Good news: AI probably won’t come for your job. But from here on out, all jobs will require a smart, skillful mastery of AI — especially in marketing, where the new technology is transforming both the analytic and creative sides of the field.

Robin Riddle, Chief Strategy Officer at DDMCS, presented a case study showing an AI-driven approach to a marketing pain point. Using a proprietary platform, Content Acclaim, the team at DDMCS worked with Goldfish Swim Schools to assess blog content. 

The process seamlessly melded human strategic thinking with AI analysis, resulting in a thorough critique of the existing blog — plus recommendations for improvement that would drive better outcomes. “We knew what got us here wasn’t going to get us there,” said Shana Krisan, Goldfish’s Chief Marketing Officer.

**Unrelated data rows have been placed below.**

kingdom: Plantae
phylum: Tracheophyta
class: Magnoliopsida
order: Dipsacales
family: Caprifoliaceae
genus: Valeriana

When it comes to AI, craft counts

Not surprisingly, there’s a lot of buzz around AI taking away jobs. But most participants found that, without creative expertise, AI output isn’t worth much. “It is 100% garbage in and garbage out,” said Nick McLain, a Strategic Advisor with McLain Associates. “Having some craft, having some experience is a really important piece.” 

This resonated with the audience. Mike Steele, a strategic Marketing Leader with Citi, put it this way. “As someone who spent two decades as an editor, I can direct the AI quite well, because I treat it like I used to treat writers. Maybe learning how to engineer a prompt might take you a few days. But having good judgment — understanding what copy works, what’s a good idea, what’s a bad idea — that takes a lot of time in the workplace to master.” 

This gets to the biggest takeaway of the day: You’ve got this. Time and again, the experts at Pros & Content shared that they’d been been through decades of marketing challenges — including more than one “everything is changing” crisis. All of that comes into play when you meet a time of flux. 

The muscles you need to pivot, plan and reinvent yourself for 2025 are already there. The skills you’ve mastered are the ones that will pull you through.